IDENTIFICATION IS A MUST
Dogs wearing collars and identification tags have an increased chance of being reunited with their families. Make sure your dog has:
- • A collar and ID tag with your current contact information.
- • A microchip that is registered and has your current contact information.
PUT YOUR EMERGENCY KIT TOGETHER
An emergency kit has a first aid kit PLUS essential supplies for each of your pets. It’s vital that a basic emergency kit for your four-legged family contains:
- • Basic first aid supplies
- • Waste clean-up supplies
Then EACH of your pets should have the following essentials packed for them:
- • A three-day supply of water and their food plus bowls
- • Any medications they may need
- • A copy of their medical records
- • Contact information for their veterinarian
- • A picture of them in the event of separation.
- • List of their feeding routine and any behavioral issues
- • Their favorite blanket or toy
- • A carrier or crate for transportation and confinement, if needed.
Once you get those items together, place them in a plastic tub and store them in a place that is easy to access, like a hall closet or a pantry.

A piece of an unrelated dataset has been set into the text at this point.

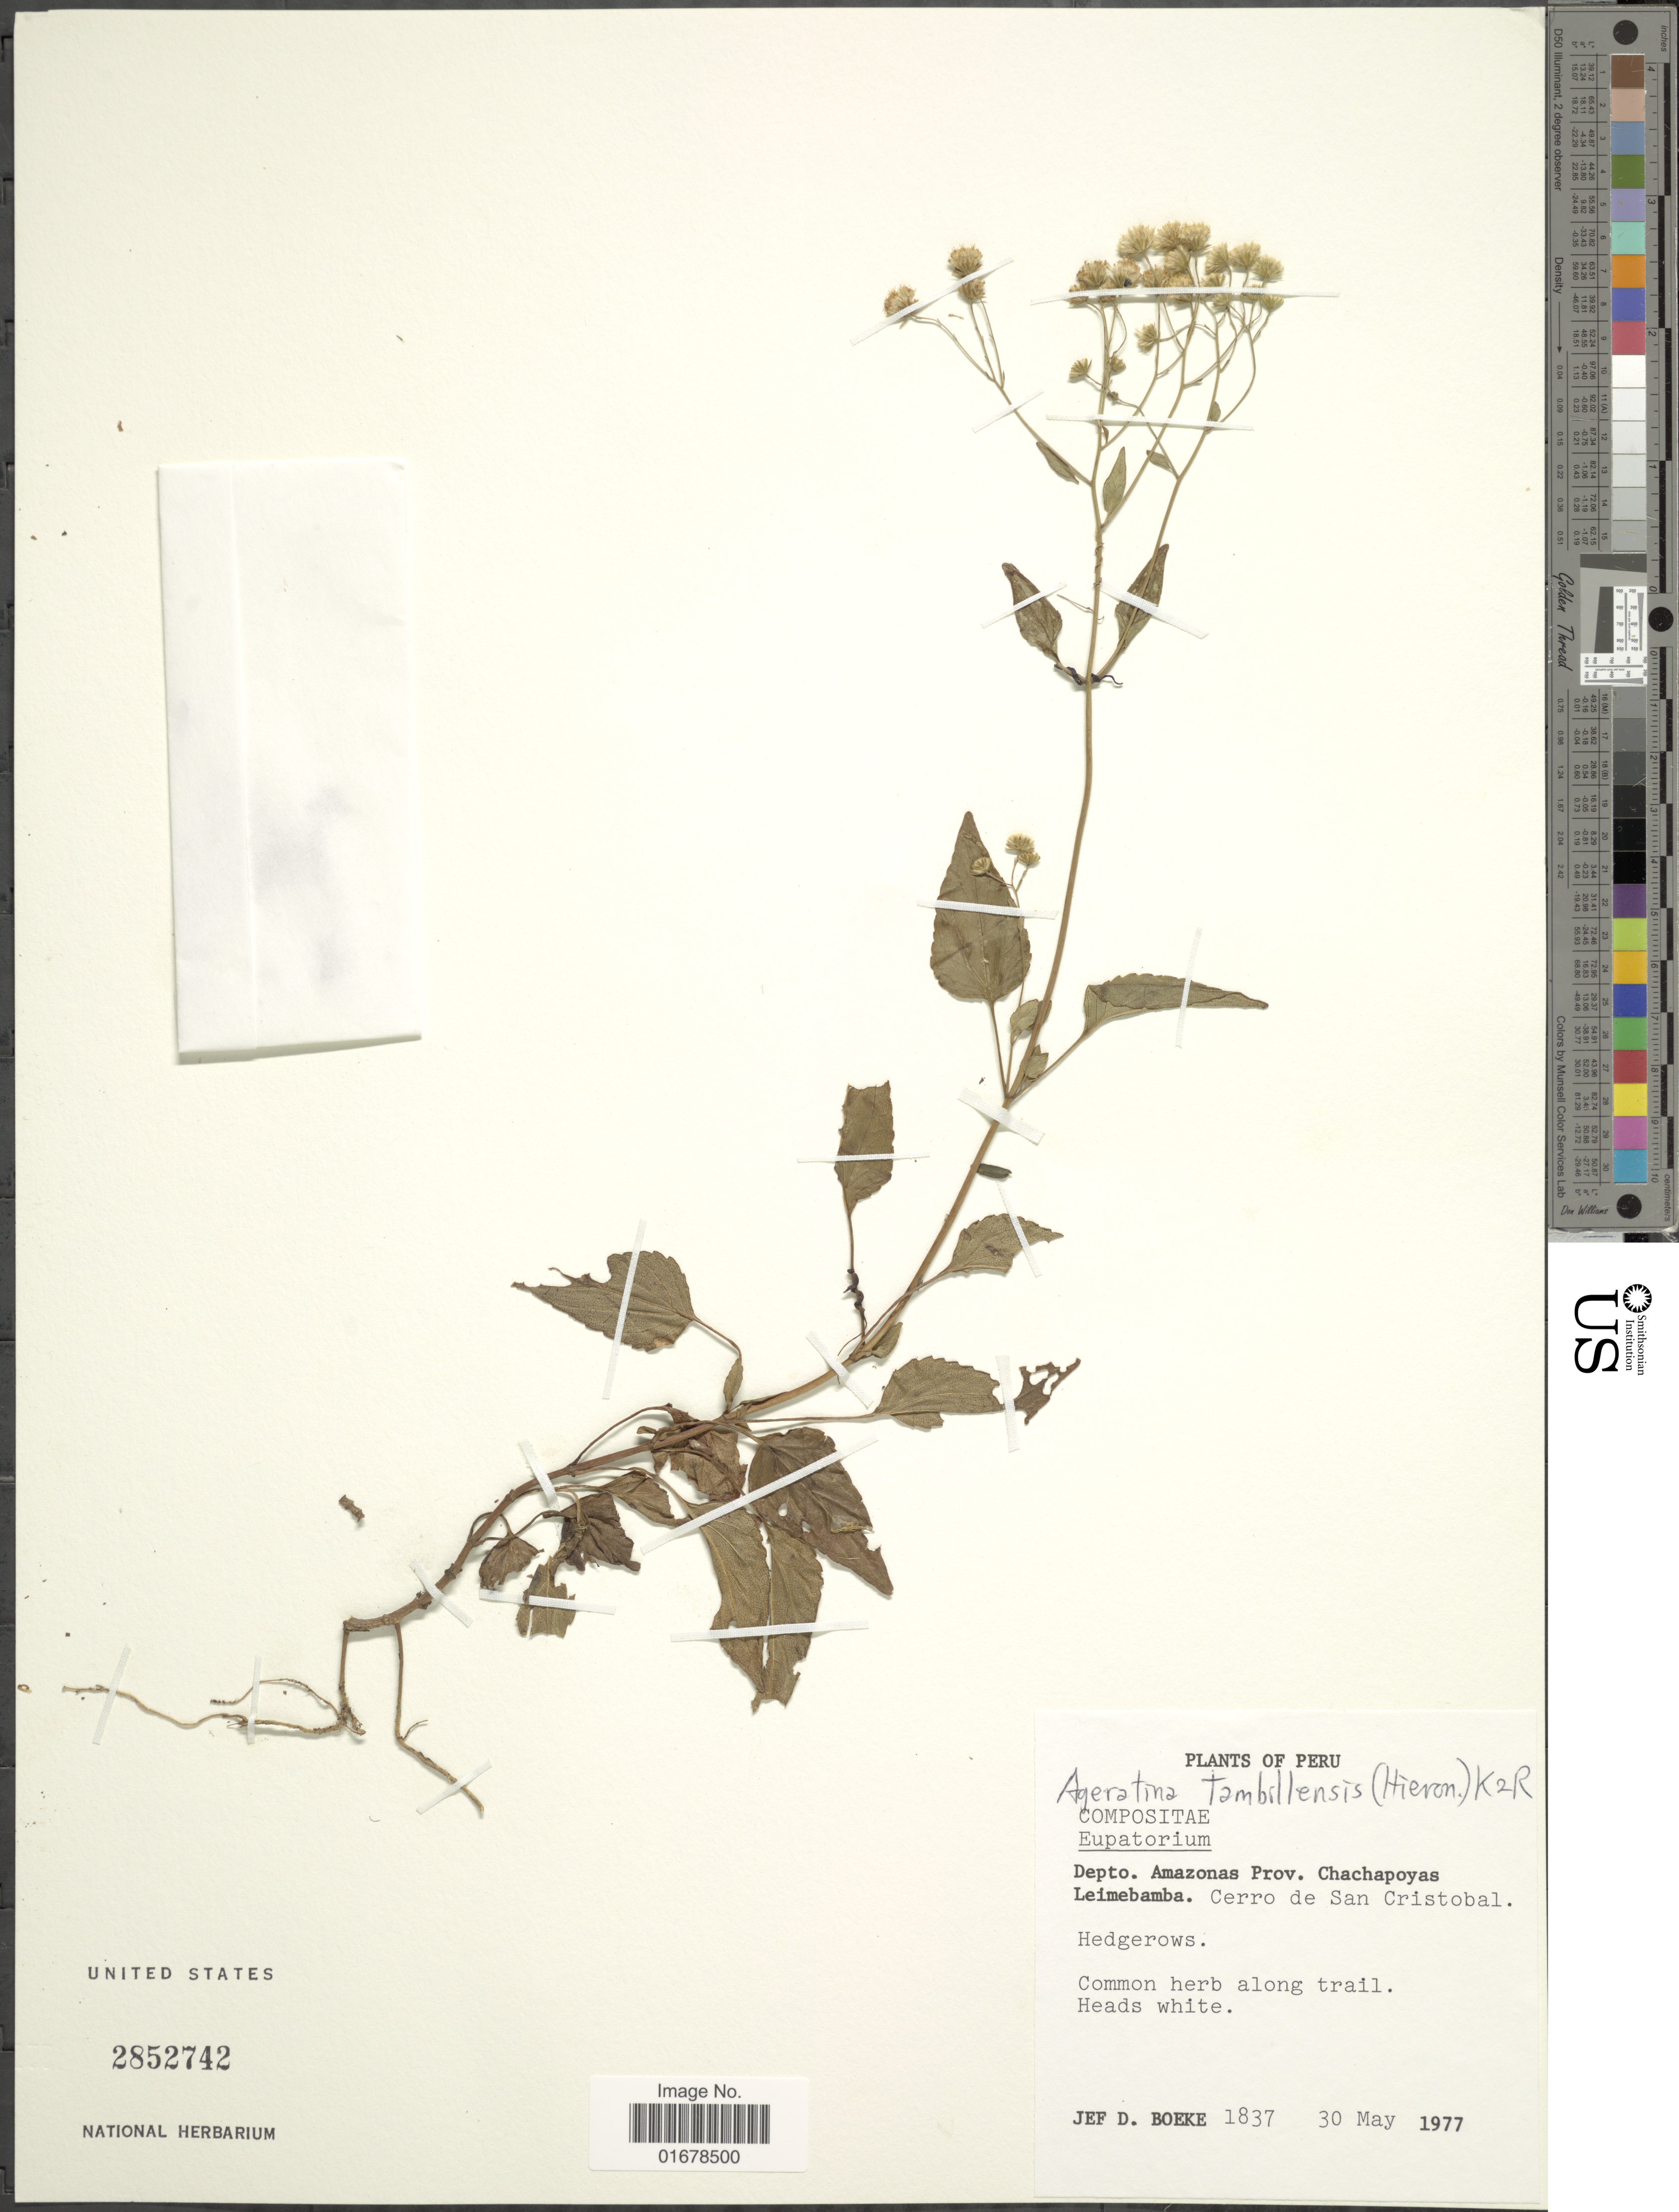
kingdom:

In an emergency, you won’t have time to go digging through the attic for it.
PREPARE THE GO-PLAN
You’ve got the emergency kit, but where do you go? Remember, if it isn’t safe for you to stay, it’s not safe for your dog, so a go-plan is essential. It’s the steps you’ll take to when you and your dog have to LEAVE your home.
- • Contact the resources below ahead of time to see if your dog is welcome in case of an emergency. Their responses help determine your go-plan.
- • Call your local or state emergency management office and ask if they offer accommodations for owners and their pets during a disaster.
- • Contact motels outside your immediate area to see if they accept dogs. Remember to ask about any size restrictions.
- • Make arrangements with family and friends outside your area.
- • Connect with veterinary clinics and boarding facilities.
- • Reach out to animal shelters; they often will foster pets during a disaster.
Making plans before disaster strikes keep everyone safer and make the process less stressful.